The dollar faces an April headwind that’s been blowing since 2011, threatening to put a halt to the currency’s best start to a year in more than a decade.
A gauge of the currency against its peers has fallen this month, following three successive quarters of gains that were driven by speculation the U.S economy is strong enough for the Federal Reserve to raise interest rates this year for the first time since 2006. Reports Wednesday on employment and manufacturing tempered that optimism before the Labor Department announces its monthly jobs data on Friday.
The Bloomberg Dollar Spot Index, which tracks the U.S. currency against 10 of its peers, was little changed at 1,197.87 as of 9:16 a.m. in Tokyo, after dropping 0.2 percent Wednesday.

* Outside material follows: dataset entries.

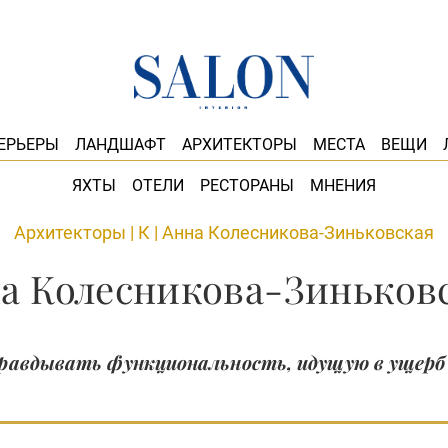
ЕРЬЕРЫ
ЛАНДШАФТ
АРХИТЕКТОРЫ
МЕСТА
ВЕЩИ
ЯХТЫ
ОТЕЛИ
РЕСТОРАНЫ
МНЕНИЯ
Архитекторы
|
К
|
Анна Колесникова-Зиньковская
а Колесникова-Зиньков
правдывать функциональность, идущую в ущерб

It advanced 20 percent in the nine months ended March 31, the biggest three-quarter gain in data going back to 2004. The last time the gauge rose in April was in 2010.
The greenback was unchanged at $1.0763 against the euro and depreciated 0.1 percent to 119.65 yen.
Demand for the dollar dropped on Wednesday after ADP Research Institute said U.S. employers added 189,000 jobs in March, fewer than in February and below economists’ forecast for gains of 225,000. The Labor Department is projected to report the economy added 245,000 nonfarm jobs last month.